Sin noticias de la ortografía

Hablaba el otro día con un amigo sobre el enorme daño que las redes sociales están haciendo al modo de hablar y escribir de las nuevas generaciones. Él, lingüista de profesión, me refería que los jóvenes se han mimetizado de tal modo con Whatsapp, Facebook o Instagram que, incluso en un examen, hay casos en los que la redacción comienza con un: “Hola, ¿qué tal? Voy a escribir de….”. Sin lugar a dudas, para aquellos cuya única relación con el mundo digital en nuestra juventud fue la Enciclopedia Encarta y los mensajes de texto, esta situación se nos presenta algo grande. Y más aún, para los que amamos profundamente nuestra lengua española. No solo porque forma parte de nuestro medio de vida sino porque, en sí misma, nos la da.
Según un estudio sobre los hábitos de escritura de los jóvenes en los dispositivos móviles de la Universidad de Alcalá de Henares, se desprende que el 90% de los jóvenes entre 14 y 30 años ha admitido cometer faltas de ortografíacuando escriben en las redes sociales y otro 88,5% ha asumido que no cuidan la elaboración de sus textos al escribir en dispositivos móviles como lo harían en otro formato. Además, señala que en torno al 20% de los estudiantes de la ESO afirman “escribir como hablan”, datos todos ellos escalofriantes.
Nuestro estilo de vida, en el que la rapidez prima sobre todas las cosas, destaca a su vez por la falta de amor por la lectura, ambos factores que podrían situarse, entren otros, como primordiales a la hora de que nuestros jóvenes, no olvidemos que también incluye a parte del sector universitario, desechen la idea de que escribir bien es una necesidad.
Nuestro modo de escribir y de expresarnos dice mucho de nosotros mismos. No podemos ni debemos olvidar la relevancia de saber leer para saber escribir, saber escribir para saber pensar y saber pensar para poder expresar. No existe materia prima para la escritura más trascendental que la lectura, lo que nos permite crear obras no sólo con sentido lingüístico, sino bellas, profundas y ricas en un idioma cuyo Diccionario de la Real la Academia Española contiene 88.000 palabras. De media, un ciudadano utiliza unas 5.000 palabras mientras que, como dato relevante, podríamos citar que Cervantes en ‘El Quijote’ empleó casi 23.000 palabras diferentes. En un idioma cargado de sinónimos, es resulta capital referir que, si reducimos nuestro vocabulario, se empobrece nuestro pensamiento y, en consecuencia, somos menos críticos.¿Por qué las personas toleran no ser buenos lectores pero si les referimos que no saben escribir y, por consiguiente pensar, lastimamos su orgullo? Reflexionemos sobre ello.

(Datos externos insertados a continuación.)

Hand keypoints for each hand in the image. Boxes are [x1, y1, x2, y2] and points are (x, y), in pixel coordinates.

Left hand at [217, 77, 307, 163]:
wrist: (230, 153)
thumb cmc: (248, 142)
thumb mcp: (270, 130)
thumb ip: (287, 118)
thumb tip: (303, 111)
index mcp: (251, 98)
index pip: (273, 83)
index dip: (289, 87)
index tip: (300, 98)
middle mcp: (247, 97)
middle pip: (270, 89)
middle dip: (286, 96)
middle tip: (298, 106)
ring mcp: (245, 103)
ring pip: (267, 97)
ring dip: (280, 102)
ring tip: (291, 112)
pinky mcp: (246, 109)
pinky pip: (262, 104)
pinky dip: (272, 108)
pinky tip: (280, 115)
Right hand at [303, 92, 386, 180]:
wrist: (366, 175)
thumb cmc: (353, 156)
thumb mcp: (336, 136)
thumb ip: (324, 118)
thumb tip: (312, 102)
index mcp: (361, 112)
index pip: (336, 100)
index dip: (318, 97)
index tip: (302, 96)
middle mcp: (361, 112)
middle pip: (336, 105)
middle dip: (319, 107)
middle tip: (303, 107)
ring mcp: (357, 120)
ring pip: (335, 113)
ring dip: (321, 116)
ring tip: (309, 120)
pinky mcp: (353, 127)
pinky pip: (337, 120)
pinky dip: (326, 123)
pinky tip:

Un idioma que atesora más de mil años de historia, cuyo embrión procede del siglo III antes de Cristo con el latín vulgar del Imperio Romano, que Alfonso X El Sabio afianzaría en el siglo XIII aceptando la escritura de obras importantes a nuestra lengua, del que solo en 2018 se registraron 76.000 nuevos títulos en las estanterías de las librerías españolas, que se alza como la segunda lengua más hablada del mundo y la tercera en importancia junto al inglés y al chino… ¿acaso no merece ser tenido en cuenta? Ya no es excusa el no tener acceso a la lectura, y tampoco lo es para nuestros jóvenes hacer un correcto uso de la ortografía, ese arte y sistema de escribir cada palabra como es su ser y de colocar cada letra en su sitio.
Inefable, etéreo, sempiterno, bonhomía, limerencia, acendrado, serendipia. Muchas son las palabras que, sin saberlo, definen todos esos matices de la vida con mayor exactitud de lo que pensábamos. Porque nuestra lengua es inmensamente rica. No hace falta utilizar la lengua como herramienta profesional para tener la necesidad de escribir correctamente, como podríamos pensar que debiéramos exigir a los periodistas o lingüistas. Escribamos bien por amor propio, por el placer en sí mismo de hacerlo, porque somos dueños de nuestras palabras, y logremos que existan noticias de orografía, pero noticias de las buenas.